Bridi commenced her study at Monash University in 2003 and is in her fourth year of an Arts/Law degree.  In her arts degree, Bridi has a double major of English and Cultural Anthropology.  In the past four years she has developed a particular passion for international humanitarian law, international criminal law and various other areas of human rights and development.
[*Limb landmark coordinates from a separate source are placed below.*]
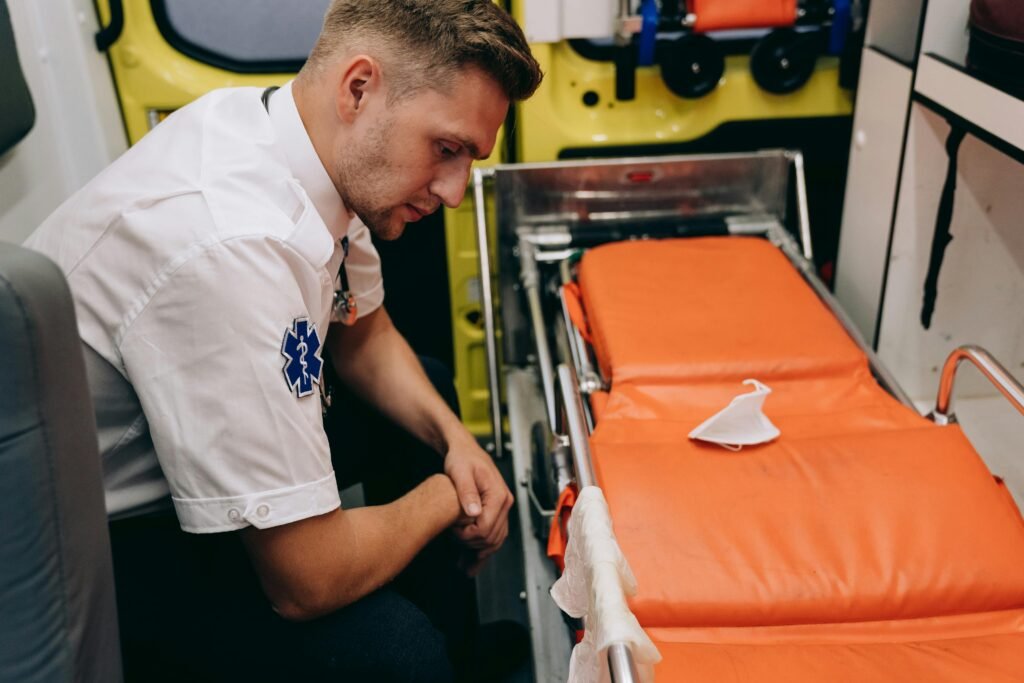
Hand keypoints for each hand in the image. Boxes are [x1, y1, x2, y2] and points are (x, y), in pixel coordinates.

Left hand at [444, 435, 513, 574]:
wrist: (464, 450)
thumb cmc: (461, 458)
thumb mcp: (460, 472)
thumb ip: (467, 492)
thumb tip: (474, 512)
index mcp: (498, 494)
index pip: (487, 527)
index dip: (469, 536)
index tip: (453, 534)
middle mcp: (504, 502)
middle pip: (493, 537)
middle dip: (473, 547)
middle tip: (455, 547)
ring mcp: (501, 507)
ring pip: (495, 539)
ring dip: (480, 555)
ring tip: (466, 567)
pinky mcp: (496, 510)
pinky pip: (493, 534)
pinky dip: (483, 549)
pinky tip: (473, 560)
She has been able to pursue these endeavours beyond her studies at Monash and outside of a purely legal interest in the field.  While Bridi has spent time in a number of developing regions, she has harboured a particular interest in Africa, having worked for a Ugandan NGO, Beroya, as a human rights case researcher, development consultant and legal educator.  She was fortunate during her time in Uganda, to use her research to partner with the Ugandan Law Fraternity and International Justice Mission as well as being a guest speaker for the East African World Bank retreat delegation.  Following this period in Uganda, Bridi returned to Australia to complete a research internship with the humanitarian law department of the Australian Red Cross in which she examined the situation of conflict in Northern Uganda that is before the International Criminal Court. 

Bridi has recently worked for the United Nations Khmer Rouge Taskforce in Cambodia where she has been an intern in the Office of the Co-Prosecutors of the Extraordinary Chambers in the Courts of Cambodia (The Khmer Rouge Tribunal).

Underlying her pursuit of a career in the various fields of human rights and development, is Bridi’s commitment and passion to the fulfilment of human rights on a local, regional and international scale using a multidisciplinary approach.